── Extracted entries

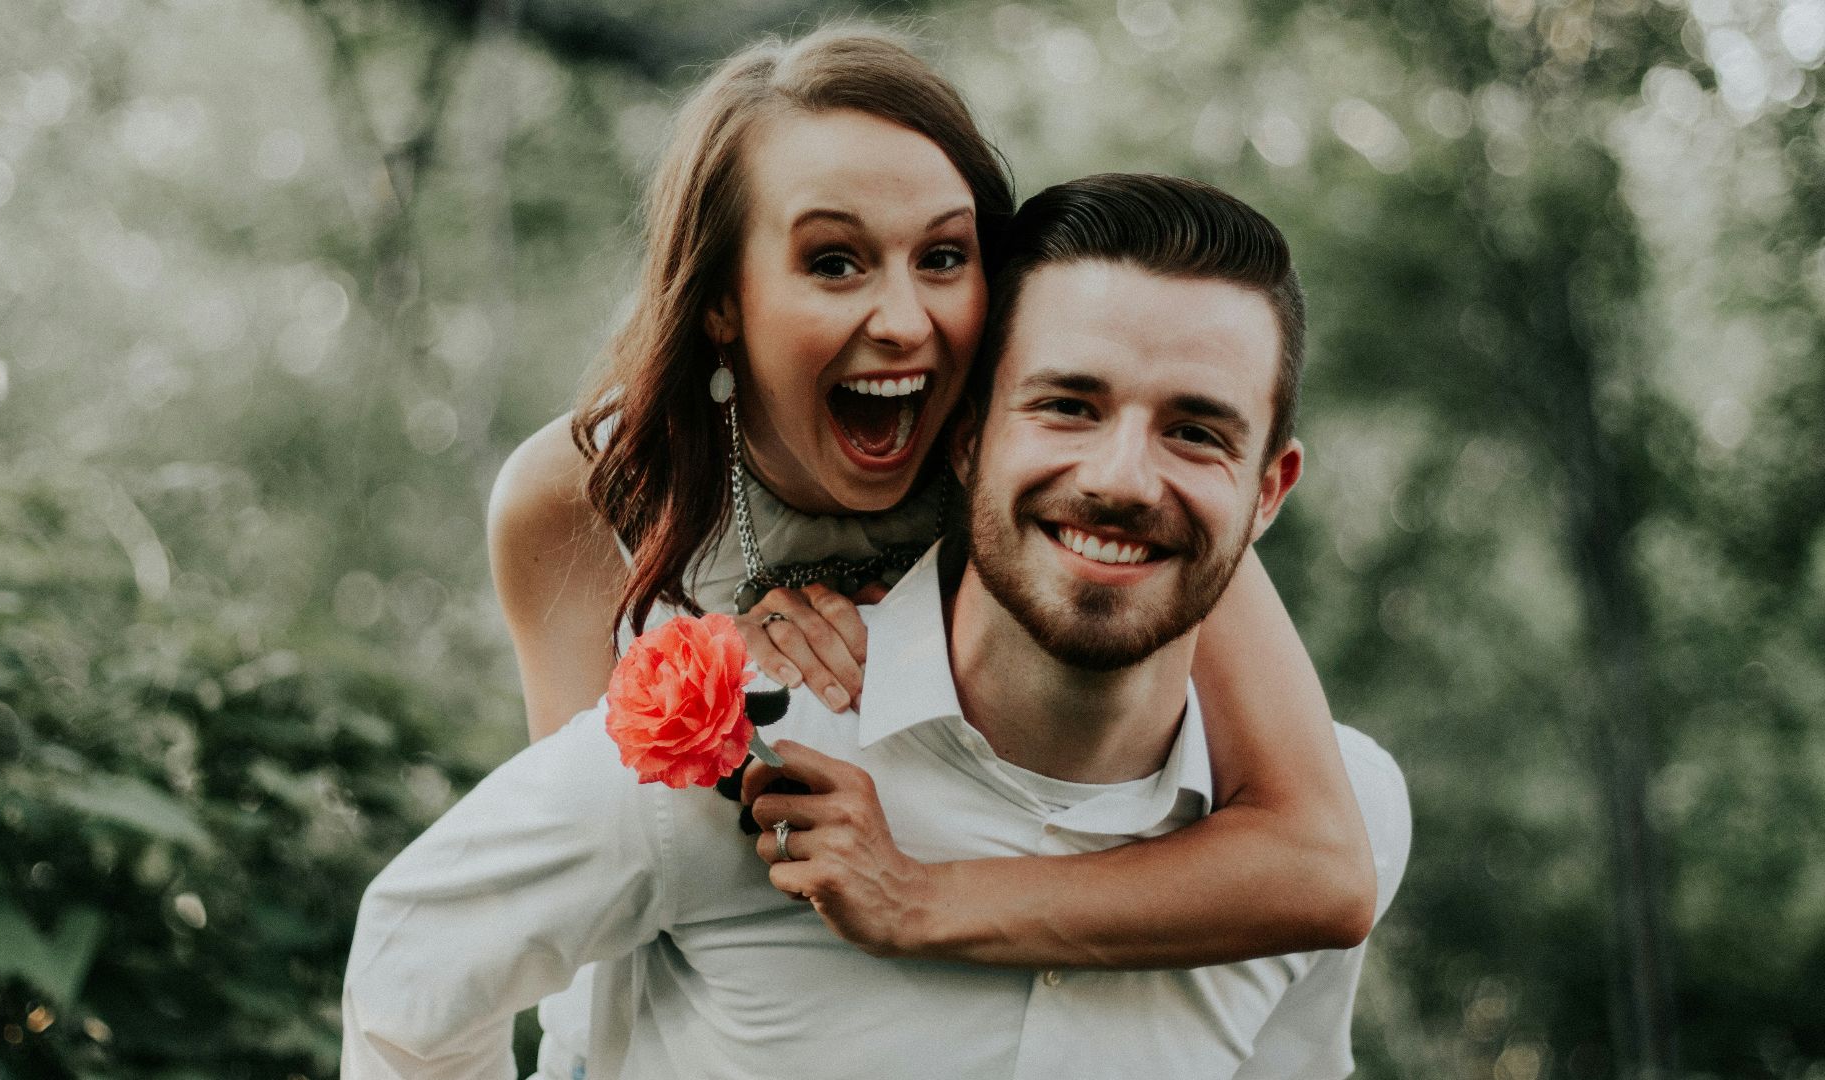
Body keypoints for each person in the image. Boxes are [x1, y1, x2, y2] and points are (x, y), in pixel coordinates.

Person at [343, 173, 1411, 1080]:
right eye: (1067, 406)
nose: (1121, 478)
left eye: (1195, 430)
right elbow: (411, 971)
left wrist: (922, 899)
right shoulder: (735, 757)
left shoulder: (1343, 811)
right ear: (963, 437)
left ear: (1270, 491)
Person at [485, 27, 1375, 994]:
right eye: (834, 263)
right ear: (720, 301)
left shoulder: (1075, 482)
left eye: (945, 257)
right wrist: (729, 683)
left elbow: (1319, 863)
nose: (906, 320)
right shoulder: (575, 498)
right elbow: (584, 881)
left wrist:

────

[Work required]
From the records above, count the lines that contain "shoulder". Only the number should be written.

[Answer box]
4